While I was busy pulling together our recent research report on gold mining’s potential ability to decarbonise, I also participated in a number of online events and discussions with climate-conscious investors regarding gold’s credentials as a responsible and sustainable asset. Or perhaps I should rephrase that; I participated in a number of online events with climate-conscious investors during which I sought to introduce gold’s credentials as a responsible and sustainable asset into the discussion, to the surprise of most other participants.
For those of us in the gold market, such engagement offers us an important reality check; we need to face the simple fact that the vast majority of professional and institutional investors, when surveying the current ESG investment landscape, do not consider gold as an appropriate or relevant asset. And, historically, there may be rational reasons for that. Not only do many institutional investors regard gold as an opaque, volatile and ‘emotional’ asset, ill-suited to modern portfolio management, but lingering in their minds are often images of gold mining rooted in the colonial past or reflecting artisanal mining activities, where conditions are very far removed from those of modern corporate gold production. One advisor recently commented to me that most of her institutional investment contacts in Europe simply won’t look at the ‘extractives sector’ given its ‘problematic reputation’ and ‘negative environmental impacts’.
But it can be argued that, as things stand today, such positions might not only be a little blinkered and, in many regards, out-dated and inaccurate, but also a missed opportunity if those investors are interested in their funds being directed towards assets that will deliver a more stable, secure and sustainable future.

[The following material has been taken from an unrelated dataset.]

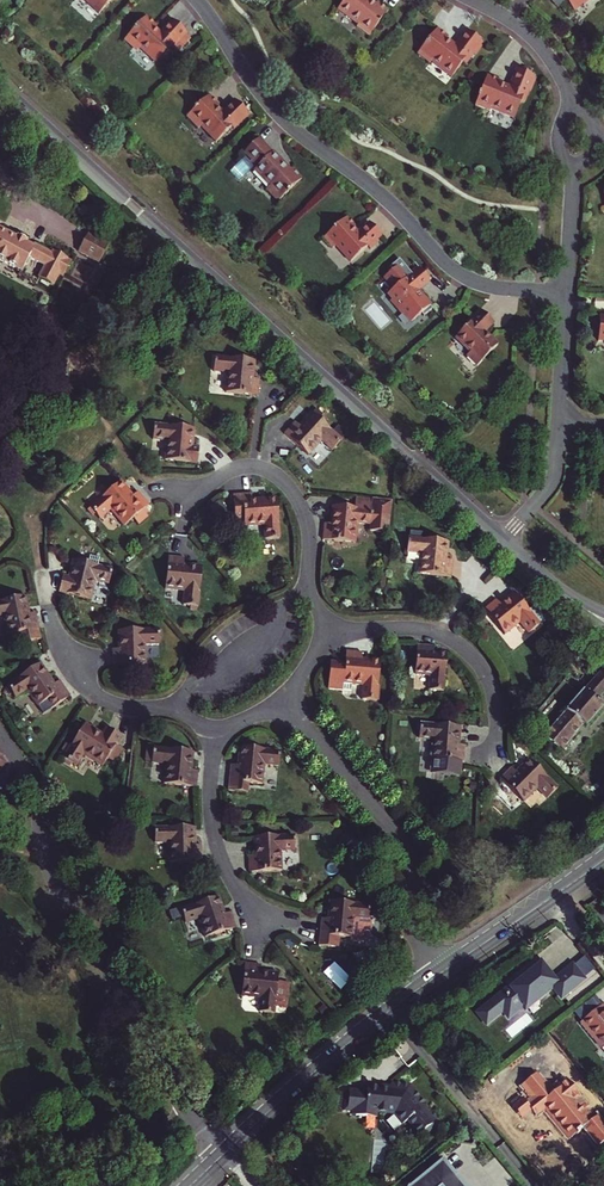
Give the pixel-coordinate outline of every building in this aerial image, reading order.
[(98,15),(113,0),(83,0),(98,15)] [(372,39),(391,13),(381,5),(379,8),(370,1),(371,0),(339,0),(333,7),(361,27),(359,30),(372,39)] [(566,7),(568,5),(575,12),(584,4),(586,6),(592,0),(559,0),(566,7)] [(170,49),(172,50),(187,35),(171,20),(158,34),(152,28),(155,25),(145,16),(122,41),(136,54),(139,51),(154,66),(170,49)] [(480,43),(482,40),(469,30),(456,45),(448,39),(450,36),(439,28),(419,54),(432,64),(434,62),(452,76),(463,62),(465,63),(473,53),(474,54),(482,44),(480,43)] [(493,108),(516,118),(523,102),(525,102),(530,90),(533,91),(537,80),(535,79),(536,76),(519,69),(511,87),(501,83),(502,80),(489,75),(477,105),(492,111),(493,108)] [(249,116),(235,102),(222,114),(217,108),(219,107),(210,98),(187,119),(199,131),(203,128),(217,143),(233,128),(234,130),(249,116)] [(260,166),(258,168),(255,170),(266,182),(263,185),(278,201),(304,177),(297,170),(293,168),(291,170),(283,162),(284,161),(275,152),(274,153),(260,139),(246,153),(253,161),(255,159),(260,166)] [(255,159),(253,161),(252,162),(258,168),(260,166),(255,159)] [(359,234),(354,228),(356,226),(347,217),(325,238),(335,249),(338,246),(353,262),(369,247),(370,248),(376,242),(382,236),(370,224),(359,234)] [(19,270),(26,257),(43,267),(36,278),(50,286),(57,274),(60,276),(68,263),(65,260),(66,258),(52,249),(51,252),(35,243),(33,246),(23,241),(25,238),(17,233),(15,236),(0,227),(0,259),(19,270)] [(77,254),(97,266),(108,249),(87,236),(77,254)] [(376,242),(370,248),(372,250),(378,244),(376,242)] [(410,276),(417,269),(415,267),(408,273),(410,276)] [(424,318),(434,310),(418,292),(429,282),(417,269),(410,276),(388,296),(392,301),(390,303),(402,316),(404,313),(412,323),(422,315),(424,318)] [(467,355),(477,365),(498,345),(485,332),(495,322),(483,310),(478,315),(476,313),(464,324),(466,326),(456,336),(471,352),(467,355)] [(249,366),(211,362),(210,378),(224,379),(223,392),(254,395),(255,379),(248,379),(249,366)] [(307,463),(318,451),(328,461),(338,451),(310,425),(300,435),(295,430),(285,442),(307,463)] [(193,446),(187,445),(188,432),(148,429),(147,443),(161,444),(160,460),(192,462),(193,446)] [(122,528),(146,507),(135,495),(130,499),(122,490),(92,515),(101,526),(112,516),(122,528)] [(278,536),(275,500),(262,501),(261,494),(246,495),(248,526),(263,525),(264,539),(278,536)] [(365,531),(385,533),(388,503),(351,499),(350,511),(326,508),(324,526),(320,525),(319,540),(319,541),(351,545),(353,524),(366,526),(365,531)] [(447,576),(449,561),(444,560),(445,547),(405,542),(404,555),(418,557),(416,573),(447,576)] [(184,602),(198,603),(201,565),(187,564),(188,557),(172,556),(169,586),(185,588),(184,602)] [(69,577),(62,575),(58,591),(88,599),(92,583),(106,587),(110,574),(72,564),(69,577)] [(36,638),(31,612),(25,614),(23,601),(0,605),(0,619),(3,635),(17,632),(19,641),(36,638)] [(519,640),(529,629),(502,603),(492,614),(486,608),(476,620),(498,641),(509,630),(519,640)] [(108,650),(108,666),(140,664),(139,649),(153,648),(153,634),(115,636),(115,650),(108,650)] [(432,654),(432,647),(416,646),(415,677),(430,677),(429,691),(444,692),(446,655),(432,654)] [(361,653),(346,652),(345,664),(331,663),(329,688),(348,689),(349,683),(358,684),(357,698),(371,699),(374,661),(361,660),(361,653)] [(603,682),(603,670),(597,664),(533,732),(549,748),(571,725),(574,728),(593,709),(586,702),(603,682)] [(33,706),(61,688),(55,681),(51,675),(45,679),(38,668),(5,689),(12,701),(25,693),(33,706)] [(99,738),(81,726),(59,763),(66,768),(67,766),(72,768),(79,756),(99,768),(103,761),(110,765),(119,751),(112,747),(117,739),(104,730),(99,738)] [(462,761),(463,745),(456,745),(457,731),(419,728),(418,743),(432,744),(431,759),(432,759),(443,760),(459,761),(462,761)] [(57,756),(61,759),(67,748),(63,746),(57,756)] [(161,783),(193,787),(194,779),(194,771),(188,770),(190,757),(150,753),(149,766),(162,768),(161,783)] [(258,769),(272,770),(274,757),(236,753),(235,767),(228,766),(225,791),(244,793),(244,783),(257,784),(258,769)] [(432,759),(431,773),(442,774),(443,760),(432,759)] [(514,766),(503,777),(526,799),(536,789),(546,799),(557,788),(530,761),(520,771),(514,766)] [(198,857),(198,842),(191,842),(191,828),(152,829),(152,843),(166,843),(167,858),(198,857)] [(280,867),(280,851),(294,851),(294,837),(255,838),(256,852),(249,852),(249,867),(280,867)] [(229,919),(227,912),(220,914),(216,901),(179,914),(183,927),(197,923),(202,937),(231,927),(229,919)] [(347,922),(361,924),(363,909),(324,905),(323,920),(316,919),(313,944),(337,946),(338,937),(345,937),(347,922)] [(256,967),(240,965),(236,995),(251,998),(248,1012),(273,1016),(277,992),(266,990),(268,976),(255,974),(256,967)] [(496,997),(477,1013),(486,1025),(504,1010),(508,1015),(523,1003),(525,1006),(536,998),(538,1000),(548,993),(546,990),(551,985),(561,997),(584,979),(572,965),(554,981),(543,968),(534,975),(531,972),(497,1000),(496,997)] [(595,995),(581,1006),(589,1015),(603,1004),(595,995)] [(603,1045),(603,1036),(600,1032),(596,1035),(588,1026),(603,1013),(603,1005),(603,1004),(589,1015),(581,1022),(602,1047),(603,1045)] [(588,1026),(596,1035),(600,1032),(603,1036),(603,1013),(588,1026)] [(421,1139),(432,1130),(429,1127),(434,1124),(427,1116),(427,1117),(421,1110),(424,1107),(407,1087),(389,1085),(388,1091),(379,1090),(365,1089),(365,1094),(347,1092),(347,1096),(343,1095),(342,1113),(347,1113),(354,1114),(353,1118),(374,1120),(375,1115),(392,1117),(401,1127),(405,1123),(411,1130),(417,1137),(419,1136),(421,1139)] [(411,1185),(461,1185),(453,1176),(455,1174),(443,1160),(411,1185)] [(455,1174),(453,1176),(461,1185),(464,1184),(455,1174)]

I won’t reiterate here my long-held position (backed by a chunky body of research1) that institutional investors could benefit from adopting a broader perspective on portfolio diversification and from looking more closely at gold’s ability to contribute to the optimal performance of portfolios. Also, it is not my intention to defend the whole mining sector, or to underestimate the challenges faced by the sector in its ongoing transformation to become cleaner, safer and more sensitive to all its stakeholders. But I do think it is important to remind investors and stakeholders that the sector will be absolutely vital in delivering the applications, technology and infrastructure needed to move towards a cleaner, safer world.

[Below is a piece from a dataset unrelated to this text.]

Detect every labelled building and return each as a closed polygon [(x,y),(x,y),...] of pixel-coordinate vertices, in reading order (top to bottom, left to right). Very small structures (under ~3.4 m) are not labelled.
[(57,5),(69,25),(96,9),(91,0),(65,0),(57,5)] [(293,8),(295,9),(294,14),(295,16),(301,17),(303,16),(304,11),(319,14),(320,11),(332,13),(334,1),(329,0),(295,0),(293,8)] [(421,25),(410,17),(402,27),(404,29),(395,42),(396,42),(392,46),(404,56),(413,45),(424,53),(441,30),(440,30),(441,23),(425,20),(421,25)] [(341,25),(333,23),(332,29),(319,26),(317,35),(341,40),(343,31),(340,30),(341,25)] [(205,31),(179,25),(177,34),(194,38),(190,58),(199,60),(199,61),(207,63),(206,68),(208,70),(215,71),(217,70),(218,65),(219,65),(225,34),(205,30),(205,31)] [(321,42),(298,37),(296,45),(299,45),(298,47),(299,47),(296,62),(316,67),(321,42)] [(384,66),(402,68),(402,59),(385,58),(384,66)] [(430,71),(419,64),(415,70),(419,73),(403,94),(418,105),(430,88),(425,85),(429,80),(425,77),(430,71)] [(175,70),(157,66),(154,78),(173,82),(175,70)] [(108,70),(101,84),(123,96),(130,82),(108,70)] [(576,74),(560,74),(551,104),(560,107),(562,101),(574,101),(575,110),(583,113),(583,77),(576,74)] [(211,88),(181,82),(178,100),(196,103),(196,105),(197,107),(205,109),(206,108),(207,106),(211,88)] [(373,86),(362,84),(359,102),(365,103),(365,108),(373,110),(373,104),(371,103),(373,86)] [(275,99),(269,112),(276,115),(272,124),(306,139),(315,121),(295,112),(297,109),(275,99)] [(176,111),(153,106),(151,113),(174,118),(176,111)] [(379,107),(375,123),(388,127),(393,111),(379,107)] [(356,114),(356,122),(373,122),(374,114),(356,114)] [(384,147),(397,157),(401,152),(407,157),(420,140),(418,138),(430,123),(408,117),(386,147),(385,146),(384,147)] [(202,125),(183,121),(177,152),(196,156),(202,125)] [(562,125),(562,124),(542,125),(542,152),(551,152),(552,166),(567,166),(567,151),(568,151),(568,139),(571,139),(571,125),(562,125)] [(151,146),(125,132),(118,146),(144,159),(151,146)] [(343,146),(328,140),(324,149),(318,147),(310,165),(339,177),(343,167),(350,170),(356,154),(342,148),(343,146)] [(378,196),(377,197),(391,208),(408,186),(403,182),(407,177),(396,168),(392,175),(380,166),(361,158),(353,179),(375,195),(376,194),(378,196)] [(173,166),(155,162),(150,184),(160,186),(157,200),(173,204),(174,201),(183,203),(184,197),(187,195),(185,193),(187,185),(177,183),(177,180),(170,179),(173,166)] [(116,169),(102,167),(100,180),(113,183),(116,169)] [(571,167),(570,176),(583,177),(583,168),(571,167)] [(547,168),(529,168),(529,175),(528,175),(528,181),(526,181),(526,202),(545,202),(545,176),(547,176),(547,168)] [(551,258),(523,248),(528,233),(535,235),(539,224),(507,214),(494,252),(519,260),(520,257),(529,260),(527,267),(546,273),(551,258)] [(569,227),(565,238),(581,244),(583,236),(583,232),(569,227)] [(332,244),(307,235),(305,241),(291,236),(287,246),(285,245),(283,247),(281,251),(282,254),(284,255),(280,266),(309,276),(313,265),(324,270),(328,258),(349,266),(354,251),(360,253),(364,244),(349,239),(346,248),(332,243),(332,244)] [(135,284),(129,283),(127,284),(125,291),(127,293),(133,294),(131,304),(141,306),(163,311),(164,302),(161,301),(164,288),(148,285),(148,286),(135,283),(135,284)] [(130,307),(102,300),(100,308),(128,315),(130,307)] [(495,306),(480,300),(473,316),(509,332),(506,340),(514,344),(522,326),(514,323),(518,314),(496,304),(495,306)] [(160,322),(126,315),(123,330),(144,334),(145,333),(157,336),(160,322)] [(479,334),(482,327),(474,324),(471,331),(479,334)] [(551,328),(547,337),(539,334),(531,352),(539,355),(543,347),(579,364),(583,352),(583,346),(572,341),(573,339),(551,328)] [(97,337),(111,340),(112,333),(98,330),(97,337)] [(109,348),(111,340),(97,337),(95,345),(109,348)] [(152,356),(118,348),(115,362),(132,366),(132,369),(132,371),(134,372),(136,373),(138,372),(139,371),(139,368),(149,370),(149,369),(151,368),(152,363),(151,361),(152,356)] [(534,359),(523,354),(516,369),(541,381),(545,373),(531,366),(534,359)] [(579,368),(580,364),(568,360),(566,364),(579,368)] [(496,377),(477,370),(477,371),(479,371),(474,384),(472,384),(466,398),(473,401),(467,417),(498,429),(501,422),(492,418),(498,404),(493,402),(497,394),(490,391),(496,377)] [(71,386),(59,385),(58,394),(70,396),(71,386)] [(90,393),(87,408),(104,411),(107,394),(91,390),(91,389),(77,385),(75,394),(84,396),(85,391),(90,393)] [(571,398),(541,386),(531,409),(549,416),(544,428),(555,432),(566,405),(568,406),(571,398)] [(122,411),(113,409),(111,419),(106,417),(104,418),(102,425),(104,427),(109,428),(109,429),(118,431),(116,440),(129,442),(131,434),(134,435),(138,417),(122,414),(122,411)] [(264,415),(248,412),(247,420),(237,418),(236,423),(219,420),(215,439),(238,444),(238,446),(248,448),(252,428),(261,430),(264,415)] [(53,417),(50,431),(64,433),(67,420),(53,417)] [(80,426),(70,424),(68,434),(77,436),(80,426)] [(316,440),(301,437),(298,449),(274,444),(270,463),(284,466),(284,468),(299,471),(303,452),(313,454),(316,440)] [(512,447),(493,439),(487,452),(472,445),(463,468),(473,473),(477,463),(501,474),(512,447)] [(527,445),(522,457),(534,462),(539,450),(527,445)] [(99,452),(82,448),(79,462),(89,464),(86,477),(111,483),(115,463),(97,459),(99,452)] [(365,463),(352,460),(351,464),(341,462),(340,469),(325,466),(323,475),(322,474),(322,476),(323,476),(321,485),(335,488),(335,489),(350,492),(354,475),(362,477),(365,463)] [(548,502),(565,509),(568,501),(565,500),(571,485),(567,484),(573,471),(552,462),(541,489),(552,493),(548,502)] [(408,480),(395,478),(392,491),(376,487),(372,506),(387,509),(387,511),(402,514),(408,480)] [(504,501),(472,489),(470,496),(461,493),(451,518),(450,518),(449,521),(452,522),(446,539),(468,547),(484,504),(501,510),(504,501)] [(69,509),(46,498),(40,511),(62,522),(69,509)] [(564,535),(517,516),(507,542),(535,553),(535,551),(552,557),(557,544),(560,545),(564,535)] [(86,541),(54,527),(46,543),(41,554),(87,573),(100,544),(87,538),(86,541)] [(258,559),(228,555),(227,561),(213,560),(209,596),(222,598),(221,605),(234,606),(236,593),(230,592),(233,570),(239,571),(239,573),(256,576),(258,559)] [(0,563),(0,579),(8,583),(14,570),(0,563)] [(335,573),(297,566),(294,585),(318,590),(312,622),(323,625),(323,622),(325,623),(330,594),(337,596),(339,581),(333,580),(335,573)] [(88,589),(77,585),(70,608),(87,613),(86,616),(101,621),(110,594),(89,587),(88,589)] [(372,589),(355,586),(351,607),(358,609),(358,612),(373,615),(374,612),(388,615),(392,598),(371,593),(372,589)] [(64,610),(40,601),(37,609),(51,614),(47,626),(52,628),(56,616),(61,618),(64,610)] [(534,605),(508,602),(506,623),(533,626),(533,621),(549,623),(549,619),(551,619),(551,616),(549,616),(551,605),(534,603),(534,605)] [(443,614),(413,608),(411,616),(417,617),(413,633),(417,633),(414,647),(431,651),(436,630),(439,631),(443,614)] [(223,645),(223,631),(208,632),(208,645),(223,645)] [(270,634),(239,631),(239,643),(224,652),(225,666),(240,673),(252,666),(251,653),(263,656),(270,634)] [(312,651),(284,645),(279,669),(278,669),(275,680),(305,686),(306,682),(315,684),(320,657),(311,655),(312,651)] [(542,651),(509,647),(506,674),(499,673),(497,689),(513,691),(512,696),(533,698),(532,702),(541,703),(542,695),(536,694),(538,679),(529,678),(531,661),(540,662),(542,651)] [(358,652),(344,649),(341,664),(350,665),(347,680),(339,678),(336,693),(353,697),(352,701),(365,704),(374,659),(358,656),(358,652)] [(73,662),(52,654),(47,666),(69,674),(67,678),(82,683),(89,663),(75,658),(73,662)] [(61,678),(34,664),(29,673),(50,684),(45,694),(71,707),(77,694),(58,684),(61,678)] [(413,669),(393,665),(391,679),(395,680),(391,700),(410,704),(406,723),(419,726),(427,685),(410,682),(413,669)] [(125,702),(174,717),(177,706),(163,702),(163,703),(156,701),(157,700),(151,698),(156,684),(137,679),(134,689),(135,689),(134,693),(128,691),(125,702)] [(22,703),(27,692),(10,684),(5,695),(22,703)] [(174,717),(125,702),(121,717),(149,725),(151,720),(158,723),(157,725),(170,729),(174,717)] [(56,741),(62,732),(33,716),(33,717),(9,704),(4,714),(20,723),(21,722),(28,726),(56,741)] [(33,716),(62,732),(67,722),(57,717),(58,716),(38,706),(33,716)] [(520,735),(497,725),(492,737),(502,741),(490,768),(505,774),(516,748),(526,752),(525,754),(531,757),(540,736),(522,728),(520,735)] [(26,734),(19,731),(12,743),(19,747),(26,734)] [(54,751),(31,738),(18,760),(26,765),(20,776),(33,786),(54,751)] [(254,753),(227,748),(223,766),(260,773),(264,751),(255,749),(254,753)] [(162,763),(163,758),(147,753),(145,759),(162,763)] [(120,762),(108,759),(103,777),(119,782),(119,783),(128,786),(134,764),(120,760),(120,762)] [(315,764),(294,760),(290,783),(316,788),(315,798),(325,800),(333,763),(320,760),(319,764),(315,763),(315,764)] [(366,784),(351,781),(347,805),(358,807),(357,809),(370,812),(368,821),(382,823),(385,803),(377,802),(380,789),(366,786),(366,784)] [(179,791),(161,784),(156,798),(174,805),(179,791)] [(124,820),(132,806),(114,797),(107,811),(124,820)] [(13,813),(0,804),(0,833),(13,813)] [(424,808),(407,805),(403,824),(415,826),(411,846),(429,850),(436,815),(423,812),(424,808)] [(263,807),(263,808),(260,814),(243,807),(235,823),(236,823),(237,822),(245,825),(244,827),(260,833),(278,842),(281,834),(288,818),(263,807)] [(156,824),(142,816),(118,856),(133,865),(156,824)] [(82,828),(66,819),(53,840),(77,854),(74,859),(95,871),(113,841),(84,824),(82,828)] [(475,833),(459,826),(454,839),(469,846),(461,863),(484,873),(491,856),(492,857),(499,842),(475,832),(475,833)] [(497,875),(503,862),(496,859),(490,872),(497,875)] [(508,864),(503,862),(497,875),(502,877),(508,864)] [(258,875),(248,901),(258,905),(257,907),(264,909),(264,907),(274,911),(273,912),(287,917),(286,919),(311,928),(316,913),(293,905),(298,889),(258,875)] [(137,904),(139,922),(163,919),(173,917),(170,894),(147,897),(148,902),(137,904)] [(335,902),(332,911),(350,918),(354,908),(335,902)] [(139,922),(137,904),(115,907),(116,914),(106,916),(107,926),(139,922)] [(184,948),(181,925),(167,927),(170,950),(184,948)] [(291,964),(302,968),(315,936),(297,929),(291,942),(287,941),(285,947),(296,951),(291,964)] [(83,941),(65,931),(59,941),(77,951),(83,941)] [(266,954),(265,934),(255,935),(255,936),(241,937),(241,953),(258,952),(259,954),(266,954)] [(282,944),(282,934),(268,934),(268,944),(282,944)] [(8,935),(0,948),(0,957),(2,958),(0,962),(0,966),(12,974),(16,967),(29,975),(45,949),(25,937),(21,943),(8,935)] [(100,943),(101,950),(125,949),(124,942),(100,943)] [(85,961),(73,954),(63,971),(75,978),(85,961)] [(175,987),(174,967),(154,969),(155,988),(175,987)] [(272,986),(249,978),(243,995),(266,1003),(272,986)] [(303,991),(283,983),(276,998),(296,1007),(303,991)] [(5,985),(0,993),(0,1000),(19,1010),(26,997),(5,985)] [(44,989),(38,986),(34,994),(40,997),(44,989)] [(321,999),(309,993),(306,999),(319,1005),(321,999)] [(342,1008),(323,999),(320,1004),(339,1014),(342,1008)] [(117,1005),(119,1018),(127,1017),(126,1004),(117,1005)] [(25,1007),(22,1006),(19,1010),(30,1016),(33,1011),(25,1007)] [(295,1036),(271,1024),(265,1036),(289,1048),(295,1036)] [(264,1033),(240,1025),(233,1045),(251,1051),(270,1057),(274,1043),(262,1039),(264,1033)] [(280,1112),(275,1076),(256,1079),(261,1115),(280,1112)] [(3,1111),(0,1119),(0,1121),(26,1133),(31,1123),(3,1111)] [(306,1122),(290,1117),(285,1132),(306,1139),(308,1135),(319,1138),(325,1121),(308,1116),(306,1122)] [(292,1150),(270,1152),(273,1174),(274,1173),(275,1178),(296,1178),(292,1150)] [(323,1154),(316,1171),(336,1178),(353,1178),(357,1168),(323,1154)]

If, for example, we are to commit to Paris-aligned carbon reduction and climate targets, we will, as the World Bank has repeatedly reminded us (including via its Climate-Smart Mining initiative), inevitably need more mining, not less. Therefore, funding an efficient and accountable mining industry that is focused on delivering strategically vital materials is, it can be argued, absolutely pre-requisite to progress. Without it, the world cannot be confident it will be able to mitigate climate risks while also being able to achieve development goals.